• [EXERCISE DESCRIPTION]
Do not include the pictures; repeat the rest of the data exactly.

• [RAW DATA]
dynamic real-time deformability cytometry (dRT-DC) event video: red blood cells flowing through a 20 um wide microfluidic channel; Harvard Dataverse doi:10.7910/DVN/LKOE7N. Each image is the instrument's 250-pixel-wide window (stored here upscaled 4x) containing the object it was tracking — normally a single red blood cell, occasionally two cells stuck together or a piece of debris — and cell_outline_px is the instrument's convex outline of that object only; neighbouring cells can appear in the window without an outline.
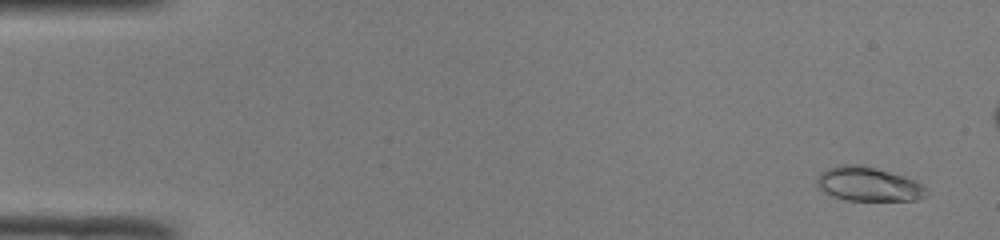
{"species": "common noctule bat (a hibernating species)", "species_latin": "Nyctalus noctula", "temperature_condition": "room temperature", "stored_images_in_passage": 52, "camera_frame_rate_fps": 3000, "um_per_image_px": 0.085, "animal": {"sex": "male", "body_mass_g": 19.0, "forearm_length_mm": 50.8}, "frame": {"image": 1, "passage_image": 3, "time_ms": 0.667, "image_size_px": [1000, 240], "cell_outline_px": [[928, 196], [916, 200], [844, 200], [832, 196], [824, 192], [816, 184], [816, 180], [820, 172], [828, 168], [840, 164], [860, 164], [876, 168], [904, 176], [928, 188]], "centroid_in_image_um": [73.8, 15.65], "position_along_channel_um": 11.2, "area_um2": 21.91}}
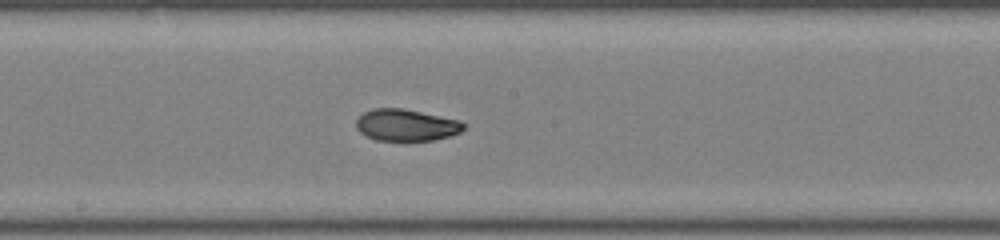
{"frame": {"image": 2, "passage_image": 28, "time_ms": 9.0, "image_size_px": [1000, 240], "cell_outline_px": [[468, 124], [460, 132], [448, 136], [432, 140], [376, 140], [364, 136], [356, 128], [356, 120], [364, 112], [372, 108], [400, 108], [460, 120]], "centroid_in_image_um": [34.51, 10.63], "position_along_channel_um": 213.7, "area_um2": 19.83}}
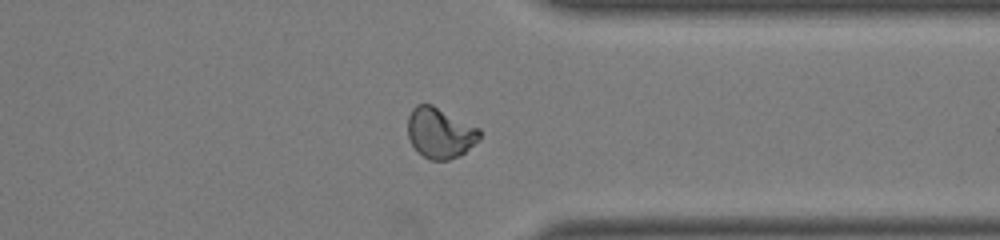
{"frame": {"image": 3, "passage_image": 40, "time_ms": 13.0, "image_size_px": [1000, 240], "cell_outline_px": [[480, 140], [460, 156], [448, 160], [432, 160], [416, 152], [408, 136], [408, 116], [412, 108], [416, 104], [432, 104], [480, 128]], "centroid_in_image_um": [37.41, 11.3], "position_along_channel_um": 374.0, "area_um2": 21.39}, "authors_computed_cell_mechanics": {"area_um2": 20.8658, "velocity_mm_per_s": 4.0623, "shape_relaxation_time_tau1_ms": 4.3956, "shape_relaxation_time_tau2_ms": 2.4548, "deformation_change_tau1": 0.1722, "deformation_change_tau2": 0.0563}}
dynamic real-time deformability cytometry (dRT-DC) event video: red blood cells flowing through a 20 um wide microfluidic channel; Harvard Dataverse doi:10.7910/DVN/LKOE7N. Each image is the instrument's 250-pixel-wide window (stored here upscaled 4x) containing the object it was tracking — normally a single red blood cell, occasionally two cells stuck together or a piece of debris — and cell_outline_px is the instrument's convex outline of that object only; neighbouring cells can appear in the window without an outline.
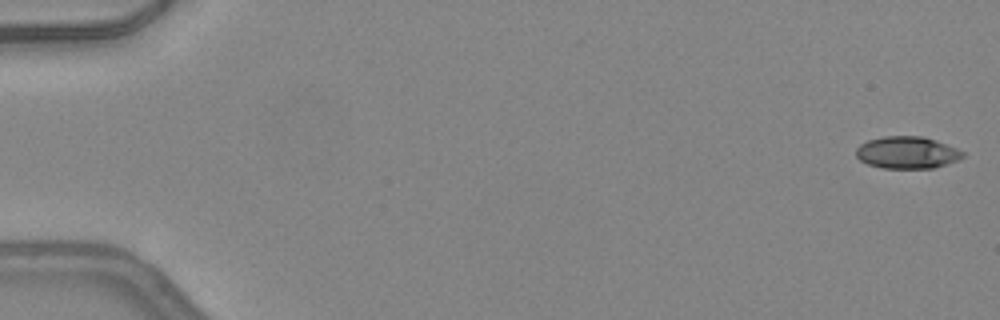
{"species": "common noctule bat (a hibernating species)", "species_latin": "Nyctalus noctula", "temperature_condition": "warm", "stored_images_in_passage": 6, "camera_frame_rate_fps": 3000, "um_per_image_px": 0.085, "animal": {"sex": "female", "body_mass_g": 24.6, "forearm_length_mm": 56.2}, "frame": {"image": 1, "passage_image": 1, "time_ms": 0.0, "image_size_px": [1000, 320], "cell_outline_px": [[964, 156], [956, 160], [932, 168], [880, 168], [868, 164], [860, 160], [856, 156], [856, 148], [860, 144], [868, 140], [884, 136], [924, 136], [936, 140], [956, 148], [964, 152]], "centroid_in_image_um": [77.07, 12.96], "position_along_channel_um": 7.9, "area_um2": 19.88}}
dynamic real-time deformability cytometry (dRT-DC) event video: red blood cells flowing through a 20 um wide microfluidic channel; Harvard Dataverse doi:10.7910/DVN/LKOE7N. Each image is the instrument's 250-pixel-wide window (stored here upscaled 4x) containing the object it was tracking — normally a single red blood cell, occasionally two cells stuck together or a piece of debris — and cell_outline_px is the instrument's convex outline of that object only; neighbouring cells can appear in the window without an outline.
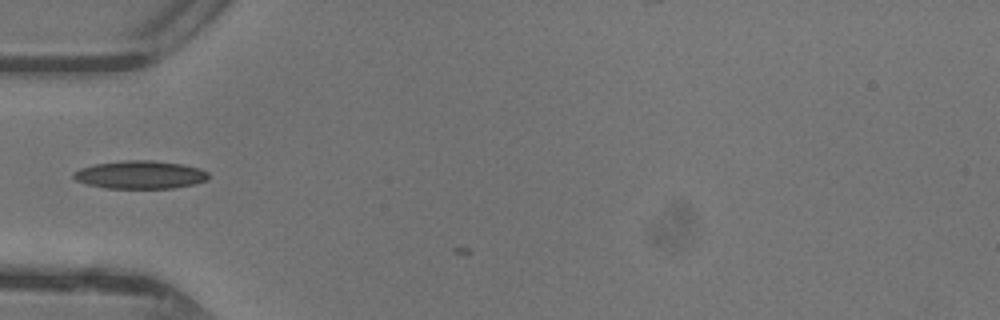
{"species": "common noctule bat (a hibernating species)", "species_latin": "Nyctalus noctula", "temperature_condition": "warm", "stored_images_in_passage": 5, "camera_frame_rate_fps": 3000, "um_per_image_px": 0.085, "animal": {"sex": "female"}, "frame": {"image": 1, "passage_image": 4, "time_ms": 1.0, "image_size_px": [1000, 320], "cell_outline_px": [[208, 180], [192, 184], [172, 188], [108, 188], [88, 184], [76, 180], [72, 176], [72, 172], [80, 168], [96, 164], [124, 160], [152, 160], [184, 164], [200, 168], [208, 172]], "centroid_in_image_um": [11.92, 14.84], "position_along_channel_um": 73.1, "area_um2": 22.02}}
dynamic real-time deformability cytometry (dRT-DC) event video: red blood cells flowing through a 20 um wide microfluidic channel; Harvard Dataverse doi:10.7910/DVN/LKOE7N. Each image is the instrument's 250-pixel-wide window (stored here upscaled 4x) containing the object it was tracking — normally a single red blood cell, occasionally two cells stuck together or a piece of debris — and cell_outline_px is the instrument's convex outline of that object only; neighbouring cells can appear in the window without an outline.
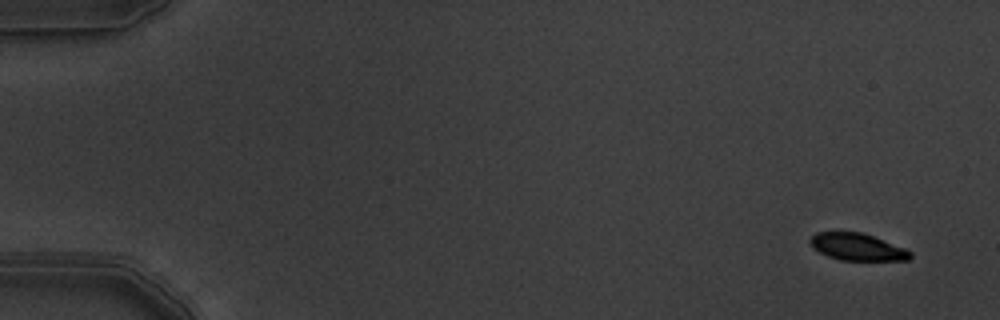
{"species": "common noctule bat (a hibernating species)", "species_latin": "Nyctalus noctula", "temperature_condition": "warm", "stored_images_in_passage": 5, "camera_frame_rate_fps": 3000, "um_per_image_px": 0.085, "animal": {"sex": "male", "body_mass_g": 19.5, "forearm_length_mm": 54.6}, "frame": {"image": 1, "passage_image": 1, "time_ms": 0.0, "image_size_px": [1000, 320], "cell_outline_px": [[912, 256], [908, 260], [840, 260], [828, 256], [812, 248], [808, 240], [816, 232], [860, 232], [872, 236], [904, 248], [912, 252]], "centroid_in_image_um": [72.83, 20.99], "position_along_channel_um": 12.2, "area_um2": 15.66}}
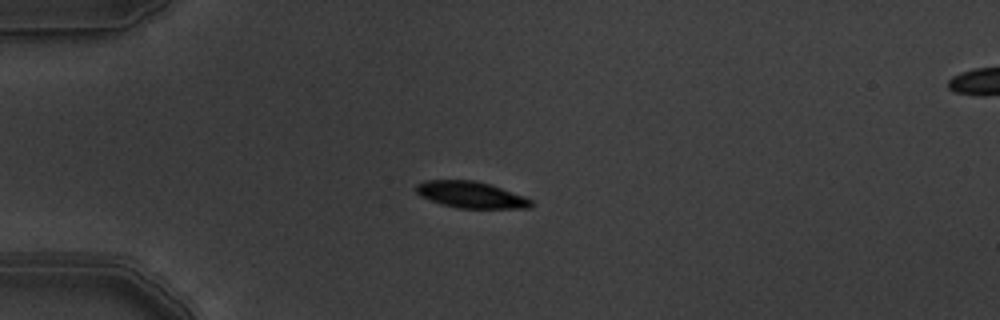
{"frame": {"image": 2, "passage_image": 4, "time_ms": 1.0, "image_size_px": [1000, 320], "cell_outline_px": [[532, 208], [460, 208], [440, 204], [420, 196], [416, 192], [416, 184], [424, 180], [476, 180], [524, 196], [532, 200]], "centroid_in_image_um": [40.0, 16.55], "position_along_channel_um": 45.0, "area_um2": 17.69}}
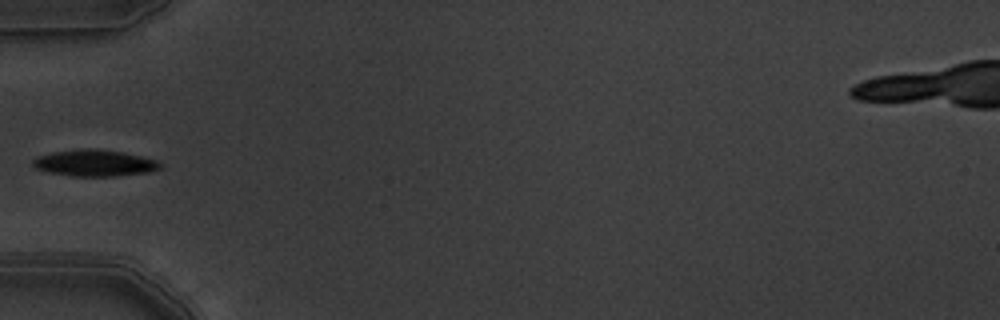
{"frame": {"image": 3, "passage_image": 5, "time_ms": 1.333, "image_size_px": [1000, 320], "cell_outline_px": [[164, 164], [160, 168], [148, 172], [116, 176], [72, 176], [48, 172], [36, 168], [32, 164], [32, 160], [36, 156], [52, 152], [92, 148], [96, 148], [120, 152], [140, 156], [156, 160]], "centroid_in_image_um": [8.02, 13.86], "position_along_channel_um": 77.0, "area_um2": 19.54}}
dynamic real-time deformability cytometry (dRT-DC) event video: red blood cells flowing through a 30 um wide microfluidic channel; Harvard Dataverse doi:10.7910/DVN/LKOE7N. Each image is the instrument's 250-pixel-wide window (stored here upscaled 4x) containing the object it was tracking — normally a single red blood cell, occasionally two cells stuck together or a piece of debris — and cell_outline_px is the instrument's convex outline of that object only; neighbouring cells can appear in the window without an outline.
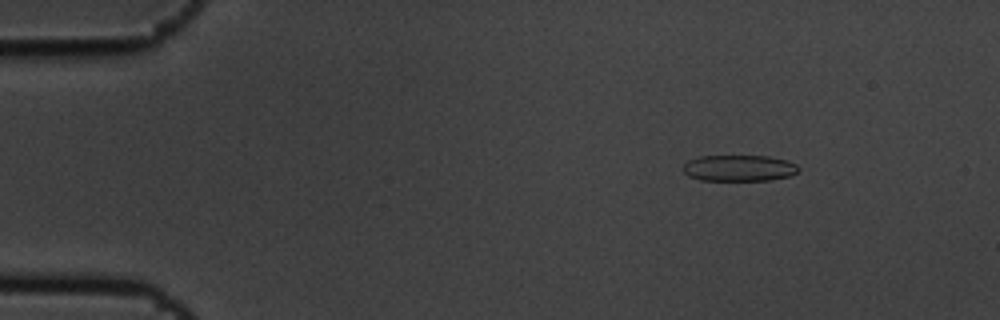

• [ANSWER TO THIS TASK]
dynamic real-time deformability cytometry (dRT-DC) event video: red blood cells flowing through a 20 um wide microfluidic channel; Harvard Dataverse doi:10.7910/DVN/LKOE7N. Each image is the instrument's 250-pixel-wide window (stored here upscaled 4x) containing the object it was tracking — normally a single red blood cell, occasionally two cells stuck together or a piece of debris — and cell_outline_px is the instrument's convex outline of that object only; neighbouring cells can appear in the window without an outline.
{"species": "common noctule bat (a hibernating species)", "species_latin": "Nyctalus noctula", "temperature_condition": "room temperature", "stored_images_in_passage": 52, "camera_frame_rate_fps": 3000, "um_per_image_px": 0.085, "animal": {"sex": "male", "body_mass_g": 19.0, "forearm_length_mm": 50.8}, "frame": {"image": 1, "passage_image": 3, "time_ms": 0.667, "image_size_px": [1000, 240], "cell_outline_px": [[928, 196], [916, 200], [844, 200], [832, 196], [824, 192], [816, 184], [816, 180], [820, 172], [828, 168], [840, 164], [860, 164], [876, 168], [904, 176], [928, 188]], "centroid_in_image_um": [73.8, 15.65], "position_along_channel_um": 11.2, "area_um2": 21.91}}
{"frame": {"image": 2, "passage_image": 28, "time_ms": 9.0, "image_size_px": [1000, 240], "cell_outline_px": [[468, 124], [460, 132], [448, 136], [432, 140], [376, 140], [364, 136], [356, 128], [356, 120], [364, 112], [372, 108], [400, 108], [460, 120]], "centroid_in_image_um": [34.51, 10.63], "position_along_channel_um": 213.7, "area_um2": 19.83}}
{"frame": {"image": 3, "passage_image": 40, "time_ms": 13.0, "image_size_px": [1000, 240], "cell_outline_px": [[480, 140], [460, 156], [448, 160], [432, 160], [416, 152], [408, 136], [408, 116], [412, 108], [416, 104], [432, 104], [480, 128]], "centroid_in_image_um": [37.41, 11.3], "position_along_channel_um": 374.0, "area_um2": 21.39}, "authors_computed_cell_mechanics": {"area_um2": 20.8658, "velocity_mm_per_s": 4.0623, "shape_relaxation_time_tau1_ms": 4.3956, "shape_relaxation_time_tau2_ms": 2.4548, "deformation_change_tau1": 0.1722, "deformation_change_tau2": 0.0563}}
dynamic real-time deformability cytometry (dRT-DC) event video: red blood cells flowing through a 20 um wide microfluidic channel; Harvard Dataverse doi:10.7910/DVN/LKOE7N. Each image is the instrument's 250-pixel-wide window (stored here upscaled 4x) containing the object it was tracking — normally a single red blood cell, occasionally two cells stuck together or a piece of debris — and cell_outline_px is the instrument's convex outline of that object only; neighbouring cells can appear in the window without an outline.
{"species": "common noctule bat (a hibernating species)", "species_latin": "Nyctalus noctula", "temperature_condition": "warm", "stored_images_in_passage": 6, "camera_frame_rate_fps": 3000, "um_per_image_px": 0.085, "animal": {"sex": "female", "body_mass_g": 24.6, "forearm_length_mm": 56.2}, "frame": {"image": 1, "passage_image": 1, "time_ms": 0.0, "image_size_px": [1000, 320], "cell_outline_px": [[964, 156], [956, 160], [932, 168], [880, 168], [868, 164], [860, 160], [856, 156], [856, 148], [860, 144], [868, 140], [884, 136], [924, 136], [936, 140], [956, 148], [964, 152]], "centroid_in_image_um": [77.07, 12.96], "position_along_channel_um": 7.9, "area_um2": 19.88}}
dynamic real-time deformability cytometry (dRT-DC) event video: red blood cells flowing through a 20 um wide microfluidic channel; Harvard Dataverse doi:10.7910/DVN/LKOE7N. Each image is the instrument's 250-pixel-wide window (stored here upscaled 4x) containing the object it was tracking — normally a single red blood cell, occasionally two cells stuck together or a piece of debris — and cell_outline_px is the instrument's convex outline of that object only; neighbouring cells can appear in the window without an outline.
{"species": "common noctule bat (a hibernating species)", "species_latin": "Nyctalus noctula", "temperature_condition": "warm", "stored_images_in_passage": 5, "camera_frame_rate_fps": 3000, "um_per_image_px": 0.085, "animal": {"sex": "female"}, "frame": {"image": 1, "passage_image": 4, "time_ms": 1.0, "image_size_px": [1000, 320], "cell_outline_px": [[208, 180], [192, 184], [172, 188], [108, 188], [88, 184], [76, 180], [72, 176], [72, 172], [80, 168], [96, 164], [124, 160], [152, 160], [184, 164], [200, 168], [208, 172]], "centroid_in_image_um": [11.92, 14.84], "position_along_channel_um": 73.1, "area_um2": 22.02}}
dynamic real-time deformability cytometry (dRT-DC) event video: red blood cells flowing through a 20 um wide microfluidic channel; Harvard Dataverse doi:10.7910/DVN/LKOE7N. Each image is the instrument's 250-pixel-wide window (stored here upscaled 4x) containing the object it was tracking — normally a single red blood cell, occasionally two cells stuck together or a piece of debris — and cell_outline_px is the instrument's convex outline of that object only; neighbouring cells can appear in the window without an outline.
{"species": "common noctule bat (a hibernating species)", "species_latin": "Nyctalus noctula", "temperature_condition": "warm", "stored_images_in_passage": 5, "camera_frame_rate_fps": 3000, "um_per_image_px": 0.085, "animal": {"sex": "male", "body_mass_g": 19.5, "forearm_length_mm": 54.6}, "frame": {"image": 1, "passage_image": 1, "time_ms": 0.0, "image_size_px": [1000, 320], "cell_outline_px": [[912, 256], [908, 260], [840, 260], [828, 256], [812, 248], [808, 240], [816, 232], [860, 232], [872, 236], [904, 248], [912, 252]], "centroid_in_image_um": [72.83, 20.99], "position_along_channel_um": 12.2, "area_um2": 15.66}}
{"frame": {"image": 2, "passage_image": 4, "time_ms": 1.0, "image_size_px": [1000, 320], "cell_outline_px": [[532, 208], [460, 208], [440, 204], [420, 196], [416, 192], [416, 184], [424, 180], [476, 180], [524, 196], [532, 200]], "centroid_in_image_um": [40.0, 16.55], "position_along_channel_um": 45.0, "area_um2": 17.69}}
{"frame": {"image": 3, "passage_image": 5, "time_ms": 1.333, "image_size_px": [1000, 320], "cell_outline_px": [[164, 164], [160, 168], [148, 172], [116, 176], [72, 176], [48, 172], [36, 168], [32, 164], [32, 160], [36, 156], [52, 152], [92, 148], [96, 148], [120, 152], [140, 156], [156, 160]], "centroid_in_image_um": [8.02, 13.86], "position_along_channel_um": 77.0, "area_um2": 19.54}}
dynamic real-time deformability cytometry (dRT-DC) event video: red blood cells flowing through a 30 um wide microfluidic channel; Harvard Dataverse doi:10.7910/DVN/LKOE7N. Each image is the instrument's 250-pixel-wide window (stored here upscaled 4x) containing the object it was tracking — normally a single red blood cell, occasionally two cells stuck together or a piece of debris — and cell_outline_px is the instrument's convex outline of that object only; neighbouring cells can appear in the window without an outline.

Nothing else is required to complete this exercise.